Timestamp — when the audio cycle was processed.
Transcribed text — the raw output from Whisper.
Confidence score — a percentage indicating how confident the engine is in the transcription.
MATCHED badge — a green badge appears next to entries that triggered a command preset.

The transcript panel includes Save, Copy, and Clear buttons. Save exports the transcript as a timestamped text file.

Settings

The Voice Commands page exposes several configuration options at the top of the panel:

Setting	Description
Audio Input Device	Select which microphone to capture from.
Language	Choose from 9 supported languages: English, Spanish, French, German, Italian, Portuguese, Japanese, Korean, Chinese. This hints the Whisper engine to improve accuracy for that language.
Confidence Threshold	A slider (0–100%) that sets the minimum confidence score required for a transcript to be considered for command matching. Lower values catch more speech but may produce false positives.
Whisper Model	Select which downloaded model to use for inference.

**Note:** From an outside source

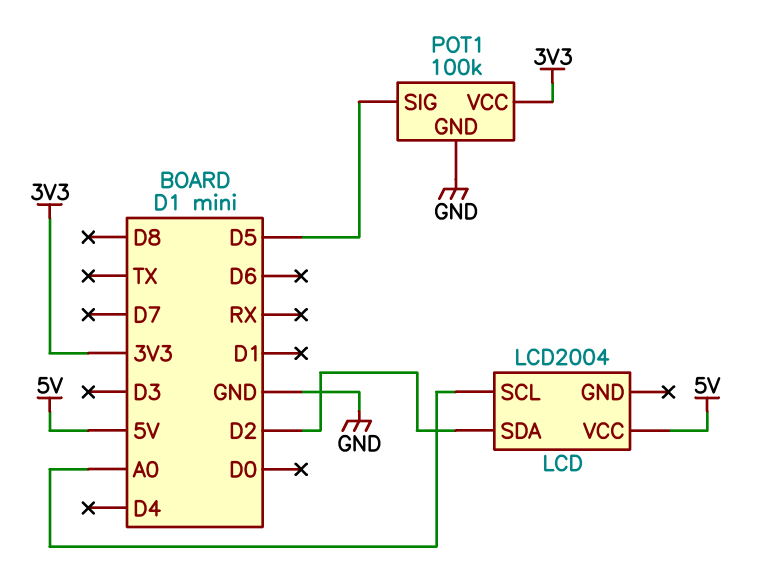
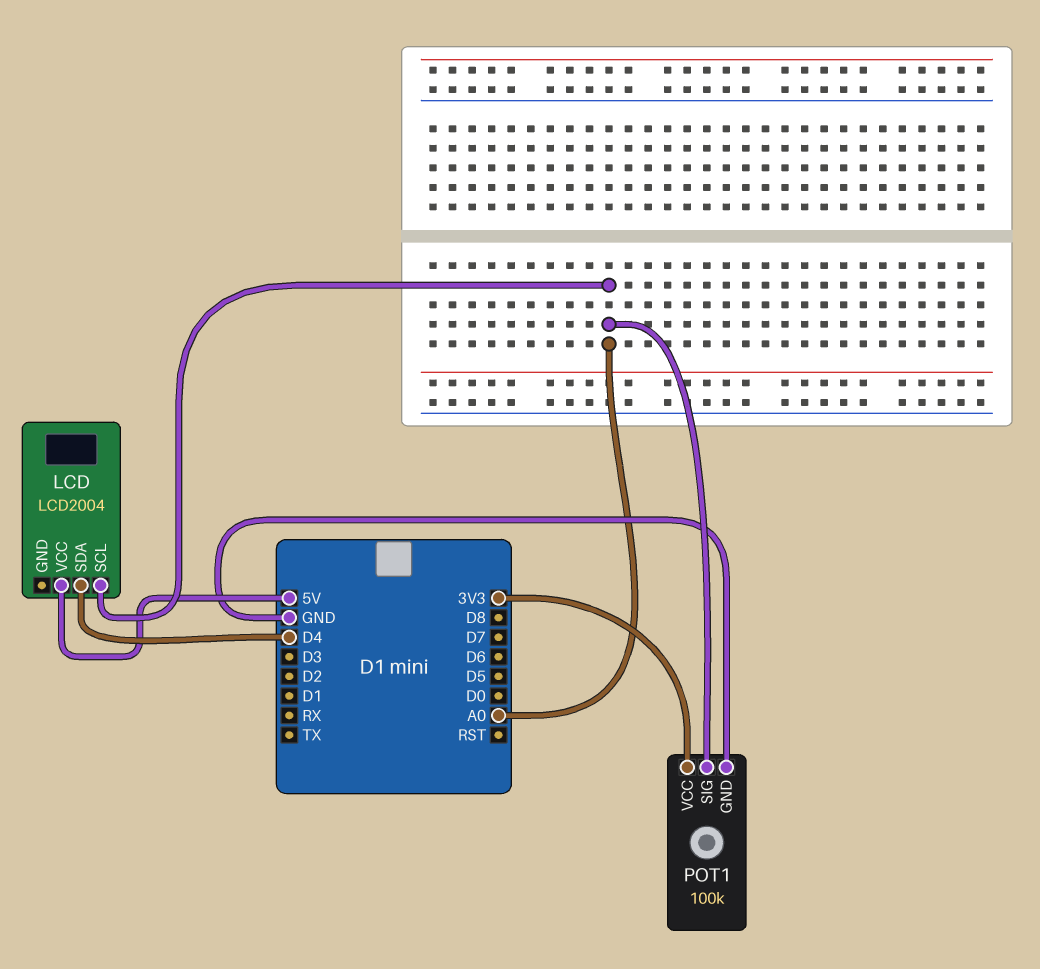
LCD pin SDA: D2 -> D4
POT1 pin SIG: D5 -> A0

The Voice Commands system runs as a global singleton. Only one instance of the audio capture and Whisper engine runs at a time, regardless of how many command presets exist. Switching models or audio devices restarts the singleton.

Tips & Best Practices

Start with the base (multilingual) model — it offers the best speed-to-accuracy ratio for short command phrases.
Keep trigger phrases 2–5 words long. Longer phrases are harder to match consistently.
Use distinct trigger phrases that do not overlap with each other. Avoid phrases that are substrings of other phrases.
Set a cooldown of 3–5 seconds on presets that trigger disruptive actions (e.g., playing a loud sound).
If you stream in a noisy environment, raise the confidence threshold to reduce false positives.
For GPU users, the large-v3-turbo model with CUDA delivers near-instant transcription even for complex sentences.